2. Bölge Adliye Mahkemesince, “…Dosyada mevcut ve davaya dayanak … Noterliğinin 02/01/1998 tarih 0003 yevmiye numaralı Satış Vaadi sözleşmesi incelenmiş, 1935 Doğumlu …..bizzat işleme katılarak … ilçesi … köyü 697, 695 ve 430 parsellerdeki hak ve hisselerinin tamamını 50.000.000 TL (Ellimilyon-TL) bedelle alıcı …’e satmayı vaad ettiği, alıcı …’nin satış vaadini kabul ettiği, zilyetliğini de devir ettiği görülmüştür… Davalı … zaman aşımını istinaf aşamasında gündeme getirmiş ise de, dava konusu taşınmazların zilyetliğinin satış vaadi ile birlikte devir edildiği anlaşıldığından zamanaşımı iddiasını ileri sürmenin hakkın kötüye kullanımı niteliğinde olduğu, satış yapan …nun 2002 yılında vefat ettiği, dava tarihine kadar da mirasçıları tarafından davacıya taşınmazdaki muristen gelen hisselerin devrinin yapılmadığı anlaşılmıştır.

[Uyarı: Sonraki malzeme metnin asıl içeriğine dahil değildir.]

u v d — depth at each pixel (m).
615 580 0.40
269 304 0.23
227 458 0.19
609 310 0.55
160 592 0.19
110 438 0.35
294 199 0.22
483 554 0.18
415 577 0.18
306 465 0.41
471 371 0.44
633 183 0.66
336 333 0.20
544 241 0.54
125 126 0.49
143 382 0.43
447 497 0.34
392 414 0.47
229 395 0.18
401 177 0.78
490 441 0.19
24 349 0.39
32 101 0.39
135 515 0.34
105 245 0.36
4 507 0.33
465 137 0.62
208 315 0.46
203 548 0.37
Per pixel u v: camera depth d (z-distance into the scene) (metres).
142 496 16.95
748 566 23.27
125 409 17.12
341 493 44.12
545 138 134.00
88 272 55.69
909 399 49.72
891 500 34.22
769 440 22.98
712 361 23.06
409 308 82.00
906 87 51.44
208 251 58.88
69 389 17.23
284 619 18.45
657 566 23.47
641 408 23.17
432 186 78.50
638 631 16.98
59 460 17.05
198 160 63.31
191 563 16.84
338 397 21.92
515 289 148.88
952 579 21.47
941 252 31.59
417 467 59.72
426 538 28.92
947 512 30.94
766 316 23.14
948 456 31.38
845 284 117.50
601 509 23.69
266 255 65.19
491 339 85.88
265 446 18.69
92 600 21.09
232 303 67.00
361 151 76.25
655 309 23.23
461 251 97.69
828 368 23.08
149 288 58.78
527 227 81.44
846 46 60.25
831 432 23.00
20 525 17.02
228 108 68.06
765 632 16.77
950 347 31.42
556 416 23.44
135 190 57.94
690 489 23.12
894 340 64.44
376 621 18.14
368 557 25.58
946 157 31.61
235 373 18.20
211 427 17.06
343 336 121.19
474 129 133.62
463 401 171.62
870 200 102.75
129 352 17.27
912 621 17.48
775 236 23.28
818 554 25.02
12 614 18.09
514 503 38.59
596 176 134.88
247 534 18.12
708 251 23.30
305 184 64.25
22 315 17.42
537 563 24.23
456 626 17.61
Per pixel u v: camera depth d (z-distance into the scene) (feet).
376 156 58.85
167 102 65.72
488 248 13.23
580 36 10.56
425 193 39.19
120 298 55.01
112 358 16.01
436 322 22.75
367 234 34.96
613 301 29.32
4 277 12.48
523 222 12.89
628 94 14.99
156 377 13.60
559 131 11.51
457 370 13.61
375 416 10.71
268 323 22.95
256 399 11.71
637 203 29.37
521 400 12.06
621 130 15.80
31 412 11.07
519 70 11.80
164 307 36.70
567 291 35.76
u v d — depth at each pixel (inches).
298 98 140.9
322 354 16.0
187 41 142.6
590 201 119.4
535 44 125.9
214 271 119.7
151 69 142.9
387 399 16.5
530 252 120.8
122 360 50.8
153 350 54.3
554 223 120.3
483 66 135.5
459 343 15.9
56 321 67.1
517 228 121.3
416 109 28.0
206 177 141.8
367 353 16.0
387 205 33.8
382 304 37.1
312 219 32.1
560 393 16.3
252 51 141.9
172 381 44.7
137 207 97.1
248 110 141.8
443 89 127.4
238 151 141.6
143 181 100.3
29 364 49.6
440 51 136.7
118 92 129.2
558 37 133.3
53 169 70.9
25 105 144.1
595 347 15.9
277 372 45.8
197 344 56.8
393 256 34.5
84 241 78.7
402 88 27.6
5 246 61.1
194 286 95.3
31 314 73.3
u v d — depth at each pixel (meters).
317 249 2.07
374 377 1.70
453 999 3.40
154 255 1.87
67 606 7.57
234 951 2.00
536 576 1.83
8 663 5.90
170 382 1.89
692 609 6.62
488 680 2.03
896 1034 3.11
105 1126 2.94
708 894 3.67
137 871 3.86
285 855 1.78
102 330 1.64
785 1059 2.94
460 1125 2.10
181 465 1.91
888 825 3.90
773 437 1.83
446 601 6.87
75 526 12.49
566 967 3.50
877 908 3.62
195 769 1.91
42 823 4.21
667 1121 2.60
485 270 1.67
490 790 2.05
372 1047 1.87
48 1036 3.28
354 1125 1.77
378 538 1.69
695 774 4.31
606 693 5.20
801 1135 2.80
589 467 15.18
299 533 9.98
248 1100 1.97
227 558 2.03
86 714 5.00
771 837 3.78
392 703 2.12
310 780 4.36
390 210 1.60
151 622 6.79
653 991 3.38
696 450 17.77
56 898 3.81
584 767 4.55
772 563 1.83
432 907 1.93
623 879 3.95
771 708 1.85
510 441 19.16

Dava konusu taşınmazın değerinin fazla hesaplandığı ve vekalet ücretinin fazla hesaplandığı iddialarının da yersiz olduğu…” gerekçeleriyle karar verilmiştir.
V. TEMYİZ
A. Temyiz Yoluna Başvuranlar
Bölge Adliye Mahkemesinin yukarıda belirtilen kararına karşı süresi içinde davalı … temyiz isteminde bulunmuştur.

B. Temyiz Sebepleri
Davalı …, istinaf başvuru dilekçesindeki gerekçelerle temyiz Yasa yoluna başvurmuştur.

C. Gerekçe
1. Uyuşmazlık ve Hukuki Nitelendirme
Uyuşmazlık, satış vaadi sözleşmesinden kaynaklanan tapu iptali ve tescil uygun görülmezse terditli tazminat istemine ilişkindir.

2. İlgili Hukuk
1. 6100 sayılı Hukuk Muhakemeleri Kanunu’nun (6100 sayılı Kanun) 369 uncu maddesinin birinci fıkrası ile 370 ve 371 inci maddeleri,

2. Kaynağını Türk Borçlar Kanunu’nun 29 uncu maddesinden alan taşınmaz satış vaadi sözleşmeleri, Türk Borçlar Kanunu’nun 237 nci maddesi ile Türk Medeni Kanunu’nun 706 ncı ve Noterlik Kanunu’nun 89 uncu maddesi hükümleri uyarınca noter önünde re’sen düzenlenmesi gereken, bir başka anlatımla geçerliliği resmi şekil şartına bağlı kılınan, tam iki tarafa borç yükleyen ve kişisel hak sağlayan sözleşme türüdür. Vaat alacaklısı, taşınmaz satış vaadi sözleşmesi ile mülkiyet devir borcu yüklenen satıcıdan edim yerine getirilmediğinde Türk Medeni Kanunu’nun 716 ncı maddesi uyarınca açacağı tapu iptali ve tescil davasında borcun hükmen yerine getirilmesini isteyebilir. Taşınmaz mal satış vaadi sözleşmesinden doğan davalar için özel bir zamanaşımı süresi öngörülmediğinden Borçlar Kanunu’nun 146 ncı maddesi hükmü gereğince on yıllık zamanaşımı süresi uygulanır ve bu süre sözleşmenin ifa olanağının doğması ile işlemeye başlar. Ancak satışı vaat edilen taşınmaz, sözleşme ile veya fiilen satış vaadini kabul eden kişiye yani vaat alacaklısına teslim edilmiş ise on yıllık zamanaşımı süresi geçtikten sonra açılan davalarda zamanaşımı savunması Türk Medeni Kanunu’nun 2 nci maddesinde yer alan “dürüst davranma kuralı” ile bağdaşmayacağından dinlenmez.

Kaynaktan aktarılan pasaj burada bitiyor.